EXERCISE PASSAGE >>
A Shrinking Community After Two Decades of Violence

The devastation accelerated dramatically after 2003, as churches and Christian neighborhoods became frequent targets of bombings and attacks. The rise of ISIS brought near-total destruction to many historic Christian communities, particularly in the Nineveh Plains, forcing mass displacement and the collapse of local institutions. Although ISIS has been militarily defeated, its legacy endures in the form of persistent insecurity, demographic pressure, and the normalization of violence against minorities.

Christians today face threats from multiple directions. Extremist Islamist groups remain active, while Iran-backed Shi’a militias exert control over territory, resources, and political life. At the same time, Turkish and Iranian military operations in northern Iraq have placed Christian villages in the Kurdistan Region of Iraq (KRI) in the crossfire, prompting renewed displacement from areas that were once considered relative safe havens. For many Christians, there is no longer a clear distinction between “liberated” and “unsafe” areas.

Everyday Insecurity and the Erosion of Social Life

Social pressure compounds these dangers. Many Christian women reportedly wear the hijab to avoid harassment or violence, while others face severe consequences—including sexual assault or so-called “honor killings”—if they are discovered to have converted to Christianity after previously being Muslims. Christian men frequently encounter discrimination in employment, job loss, or exploitation, placing families at risk in a society where men often remain primary providers.

Even in death, Christian presence is under attack. Cemeteries in places such as Shaqlawa and Armota have been vandalized in what community leaders describe as systematic attempts to erase Christian historical memory. In late 2025, dozens of graves in the Assyrian cemetery of Shaqlawa were deliberately destroyed, only weeks after similar vandalism in Armota. According to local Assyrian leaders, authorities prevented documentation of the damage in order to protect the public image of regional governance, reinforcing perceptions of official indifference—or complicity.

Political Capture and the Silencing of Christian Representation

Political marginalization mirrors these social and security pressures. Iraqi elections, critics argue, have become performative exercises that entrench power brokers rather than reflect genuine representation. Christian political seats are often captured by armed factions or figures aligned with dominant militias, leaving the community without authentic advocacy. In this context, Chaldean Patriarch Louis Raphaël I Sako has publicly urged Assyrians not to support corrupt candidates or factions linked to armed groups controlling the Nineveh Plains. His comments were widely interpreted as a rebuke of Rayan al-Kildani and the Iran-aligned Babylon Movement, which claims to represent Christians while operating within the Popular Mobilization Forces (PMF).

ENTRIES SUPPLIED >>
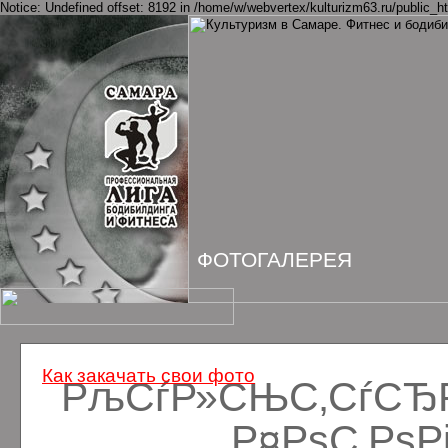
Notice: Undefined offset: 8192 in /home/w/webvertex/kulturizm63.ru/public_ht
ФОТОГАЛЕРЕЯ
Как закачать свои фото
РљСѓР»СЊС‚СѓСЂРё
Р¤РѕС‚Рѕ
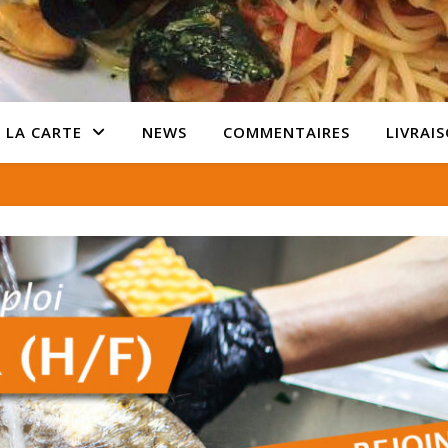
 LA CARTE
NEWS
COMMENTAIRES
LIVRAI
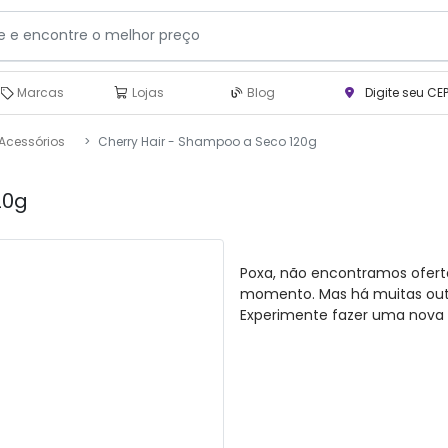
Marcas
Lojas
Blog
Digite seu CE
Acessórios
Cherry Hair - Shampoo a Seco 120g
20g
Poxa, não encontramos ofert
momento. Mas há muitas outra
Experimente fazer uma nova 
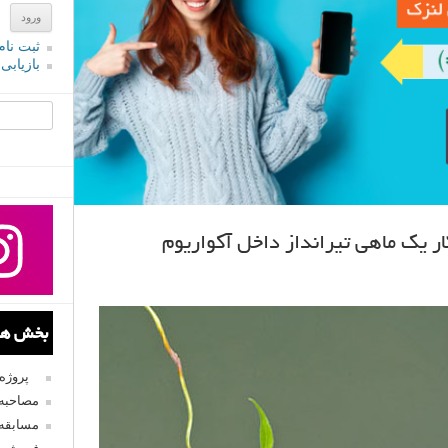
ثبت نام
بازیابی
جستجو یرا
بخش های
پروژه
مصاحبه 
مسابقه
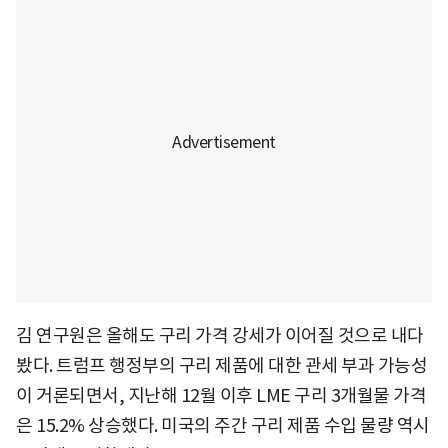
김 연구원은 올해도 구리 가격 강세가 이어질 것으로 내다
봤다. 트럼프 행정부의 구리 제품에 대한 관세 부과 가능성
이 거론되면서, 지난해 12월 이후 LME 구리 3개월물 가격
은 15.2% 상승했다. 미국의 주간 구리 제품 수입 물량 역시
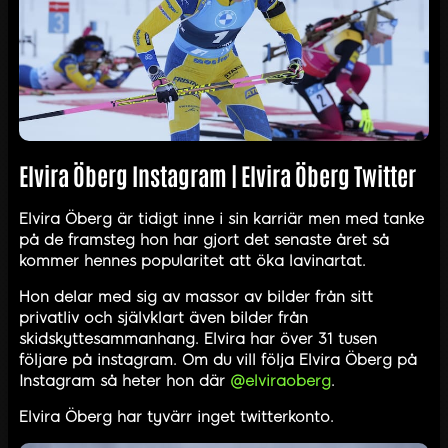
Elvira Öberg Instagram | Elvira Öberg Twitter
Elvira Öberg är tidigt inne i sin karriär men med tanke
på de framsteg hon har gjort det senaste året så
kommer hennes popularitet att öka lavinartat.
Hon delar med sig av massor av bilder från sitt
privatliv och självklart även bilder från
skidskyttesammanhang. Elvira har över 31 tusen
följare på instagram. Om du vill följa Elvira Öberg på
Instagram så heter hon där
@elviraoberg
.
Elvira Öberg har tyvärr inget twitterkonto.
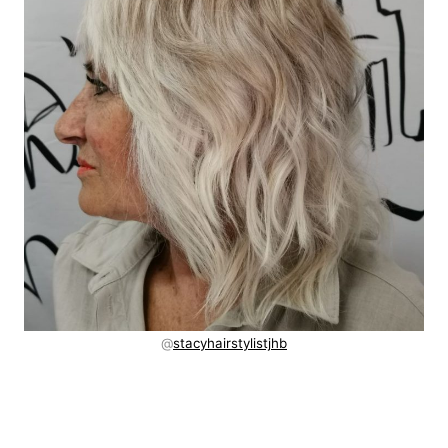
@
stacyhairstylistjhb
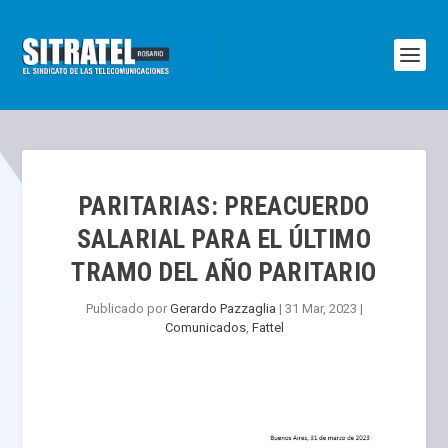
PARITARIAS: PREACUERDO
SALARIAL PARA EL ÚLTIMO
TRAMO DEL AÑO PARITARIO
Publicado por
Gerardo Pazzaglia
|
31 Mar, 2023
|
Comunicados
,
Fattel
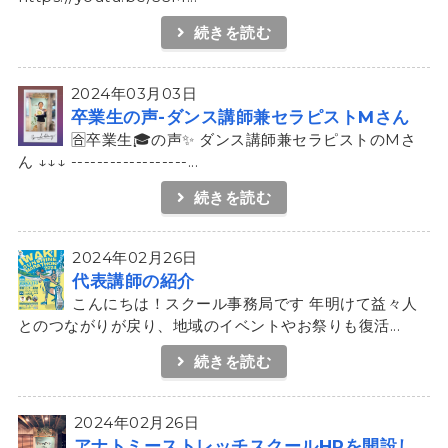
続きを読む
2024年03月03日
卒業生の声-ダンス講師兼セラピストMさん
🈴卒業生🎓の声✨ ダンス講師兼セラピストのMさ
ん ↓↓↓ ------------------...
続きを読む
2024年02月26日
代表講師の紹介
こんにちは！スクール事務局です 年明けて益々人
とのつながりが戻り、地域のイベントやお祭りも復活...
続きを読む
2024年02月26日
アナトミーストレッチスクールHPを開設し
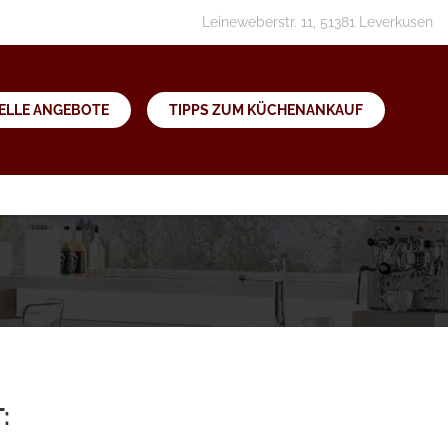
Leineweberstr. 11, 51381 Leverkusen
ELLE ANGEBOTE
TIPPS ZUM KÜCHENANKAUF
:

WHAT TO DO >>
A. Echo word for word the stretch of the passage on Christians in Iraq from "A Shrinking Community" through "violence against minorities.".
B. Duplicate exactly the stretch of the listing from the line containing "김 연구원은 올해도 구리 가격 강세가 이어질 것으로 내다" through the line containing "은 15.2% 상승했다. 미국의 주간 구리 제품 수입 물량 역시", including both of those lines.
The passage on Christians in Iraq and the listing are unrelated to each other.

ANSWERS TO THE EXERCISE >>
A.
A Shrinking Community After Two Decades of Violence

The devastation accelerated dramatically after 2003, as churches and Christian neighborhoods became frequent targets of bombings and attacks. The rise of ISIS brought near-total destruction to many historic Christian communities, particularly in the Nineveh Plains, forcing mass displacement and the collapse of local institutions. Although ISIS has been militarily defeated, its legacy endures in the form of persistent insecurity, demographic pressure, and the normalization of violence against minorities.

B.
김 연구원은 올해도 구리 가격 강세가 이어질 것으로 내다
봤다. 트럼프 행정부의 구리 제품에 대한 관세 부과 가능성
이 거론되면서, 지난해 12월 이후 LME 구리 3개월물 가격
은 15.2% 상승했다. 미국의 주간 구리 제품 수입 물량 역시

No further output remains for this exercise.